During the probate process, many terms are utilized with the assumption that everyone understands what they mean. Some of these are defined here.

  • Testator - the deceased, the person who wrote the will
  • Executor, Executrix, Personal Representative - the testator names a person whom they want to handle their affairs after their death. Many times there will also be a successor executor named to handle everything if the named Executor is unable to accept the appointment.
  • Estate - the assets (and debts) left by the deceased
  • Inventory - a listing of all the assets (personal property, real estate, and money accounts) owned by the deceased
  • Beneficiary - the person or persons who will receive property or money from the estate.
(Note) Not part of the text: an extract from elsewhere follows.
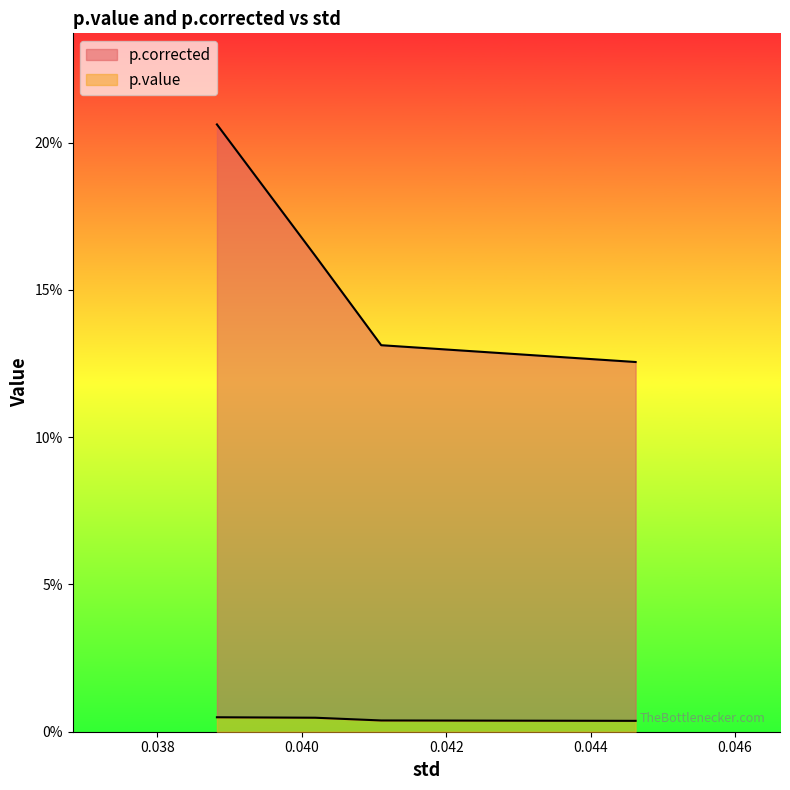

List the labels in order of value, smallest first.

0.0388251685008084, 0.0401880498399428, 0.0411008217532113, 0.0446244399259117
These may not be the same as the heirs of the deceased.
  • Probate - the court and process through which an estate is handled
  • Bequest - the gifts (property, personal property, or money) left to the beneficiaries
  • Heirs - the spouse and descendants of the deceased. These are determined by statute.
  • Codicil - a document which is read with the will. A codicil changes a provision in the original will.
  • Testate -when the deceased had a will
  • Intestate - dying without a will. When a person dies without a will, the intestacy statutes of the state will control the disposition of the estate.
  • Administrator - a person appointed by the probate court to handle the estate of a person who died without a will
  • Will contest - someone who objects formally and through the probate court about the contents of a will
  • Creditor - someone to whom the deceased owed a debt
  • Guardian - someone who is named to act as a caretaker of a minor child of the deceased. They may be named as guardian of the individual person, of the estate of the minor, or of both.
  • Trust - an entity formed either through the will or prior to death. A trust, if created prior to death, may keep the estate out of the probate process.
  • Grantor - the person who formed the trust
  • Closing the Estate - this is the final step in probate. Once all debts are paid and the assets are disbursed to the beneficiaries, this final step ends the probate process.

With a basic understanding of these terms, you may feel more comfortable with and less intimidated by the entire probate process.